» Text under study
Rev. Dr. David A. Kaden

>>Open our eyes that we might see wondrous things in your Word, Amen.<<

“‘When I pray,’” said Pope Francis in a recent interview, ‘“sometimes I fall asleep.’”[1] He went on to liken prayer to resting gently in the arms of God-as-a-parent; like a child does when you croon, and then kiss them off to sleep. In that interview, Pope Francis admitted that he keeps a busy schedule, rising each morning at 4:45 and turning the lights out at night by 10. He tries to squeeze in a nap in the afternoon, but most of his days are filled; and so, sometimes he nods off while praying.

The Pope likens prayer to a child sleeping in God’s loving arms, but Reform Jewish Cantor Jamie Marx likens prayer to being immersed in the pulsating sounds of a Hollywood club.[2] A friend invited him to go dancing at a Hollywood club that plays all ‘80s music. “‘You love ‘80s music,’” she insisted. And so, he reluctantly went along, despite his insecurities about having any “sense of rhythm” or “dancing ability.” “I was certain I wouldn’t have fun,” admits Jamie Marx. But, he continues, “on the dance floor, as long as there was ‘80s music pumping, I was deliriously happy. I lost myself in the blend of beat and nostalgia, the familiar strains of Madonna, Michael Jackson, and Depeche Mode that I’d only ever heard coming out of my stereo or my computer, suddenly cranked up to 100 decibels. The sheer weight and volume of the music filled the room, and all the space between the dancers,” he goes on, “wrapping each of us in a big warm blanket of sound and sweat. I lost myself in the music and found … a tiny slice of divine joy – and if it was even the tiniest fraction of what King David felt when he ‘danced with joy [in the Bible],’ it was a heartfelt prayer.”

» What you need to do
Copy the passage about prayer between "Rev. Dr. David" and "off while praying.", inclusive. None of the material that follows is needed for this work.

» Information provided
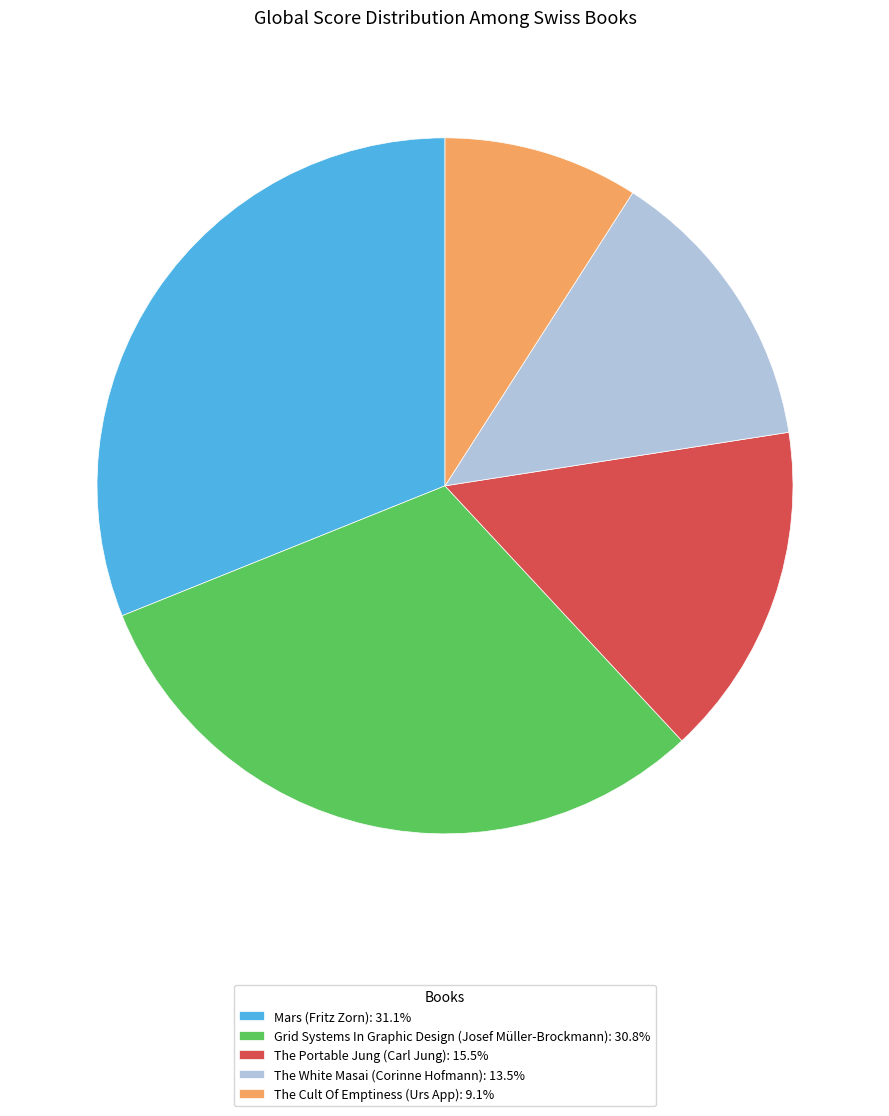

How many slices are in this pie chart?

5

» Solution for this problem
Rev. Dr. David A. Kaden

>>Open our eyes that we might see wondrous things in your Word, Amen.<<

“‘When I pray,’” said Pope Francis in a recent interview, ‘“sometimes I fall asleep.’”[1] He went on to liken prayer to resting gently in the arms of God-as-a-parent; like a child does when you croon, and then kiss them off to sleep. In that interview, Pope Francis admitted that he keeps a busy schedule, rising each morning at 4:45 and turning the lights out at night by 10. He tries to squeeze in a nap in the afternoon, but most of his days are filled; and so, sometimes he nods off while praying.